Go to the Logs Explorer in the Google Cloud console.

Go to Logs Explorer
Enter the following query in the Query builder, using your project ID and the instance's name.
```
(resource.type="gce_instance" AND
logName="projects/PROJECT_ID/logs/cloudaudit.googleapis.com%2Fsystem_event" AND
protoPayload.methodName="compute.instances.repair.recreateInstance" AND
protoPayload.resourceName=~"/INSTANCE_NAME$")
OR
(resource.type="gce_instance_group_manager" AND
logName="projects/PROJECT_ID/logs/compute.googleapis.com%2Finstance_group_manager_events" AND
jsonPayload.instanceHealthStateChange:* AND
labels."compute.googleapis.com/instance_name"="INSTANCE_NAME")
```
The first part of the query displays the instance repair operations, which indicate that recreation was triggered by MIG autohealing to make the instance healthy again. The second part of the query displays all health state changes of the VM instance.

In the Query results, the health state change event with detailedHealthState set to HEALTHY shortly after a repair operation shows that the autohealing attempt was successful.

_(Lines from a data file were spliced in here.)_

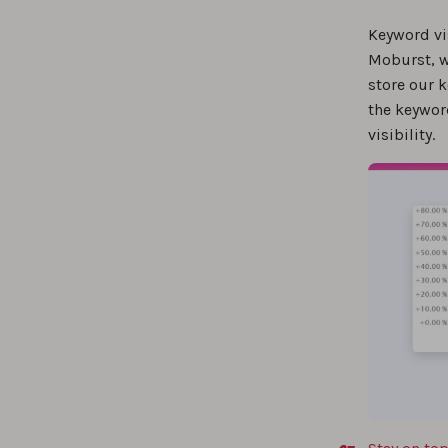
Measu
Keyword vi
Moburst, w
store our k
The b
the keywor
visibility.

Determining initial delay value of a MIG

Determining an appropriate initial delay value for MIG autohealing is easier with VM instance health state logging. You can use logs to observe the time between when the instances.insert operation finished and when the first healthy signal was received for a set of instances in a group. This time interval reveals how long instances take to fully boot up. As some VMs might boot up slower than others, Google recommends adding some margin to the observed initialization time (from insert operation to healthy state) when specifying the initial delay in the autohealing policy.

To measure the time between the instance insert operation and the instance becoming healthy, run a query for insert operations and health change logs by VM instance name. Use timestamps from both operations to calculate the instance's initialization time. Follow the steps:

Go to the Logs Explorer in the Google Cloud console.

Go to Logs Explorer

Enter the following query in the Query builder, using your project ID and the instance's name.

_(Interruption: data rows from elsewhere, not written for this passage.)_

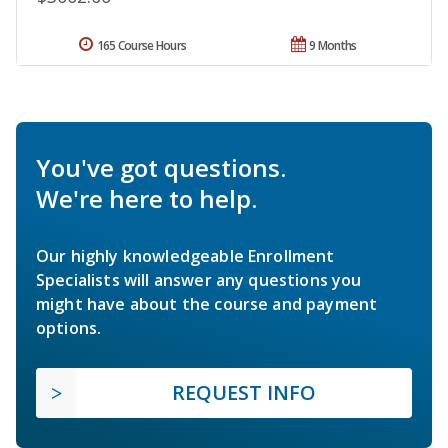
165 Course Hours
9 Months
You've got questions.
We're here to help.
Our highly knowledgeable Enrollment
Specialists will answer any questions you
might have about the course and payment
options.
REQUEST INFO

(resource.type="gce_instance" AND
logName="projects/PROJECT_ID/logs/cloudaudit.googleapis.com%2Factivity" AND
protoPayload.request.@type="type.googleapis.com/compute.instances.insert" AND
operation.last="true" AND
protoPayload.resourceName=~"/INSTANCE_NAME$") OR
(resource.type="gce_instance_group_manager" AND
logName="projects/PROJECT_ID/logs/compute.googleapis.com%2Finstance_group_manager_events" AND
jsonPayload.instanceHealthStateChange:* AND
labels."compute.googleapis.com/instance_name"="INSTANCE_NAME")

The first part of the query shows the completion of the VM insert operation. The second part shows all health state changes for the VM.

In the Query results, the timestamp of the health state change event with detailedHealthState set to HEALTHY shortly after the insert operation reveals the time needed for this VM to boot up.

Repeat the steps for a few more VMs to get a better approximate value of the initial delay parameter.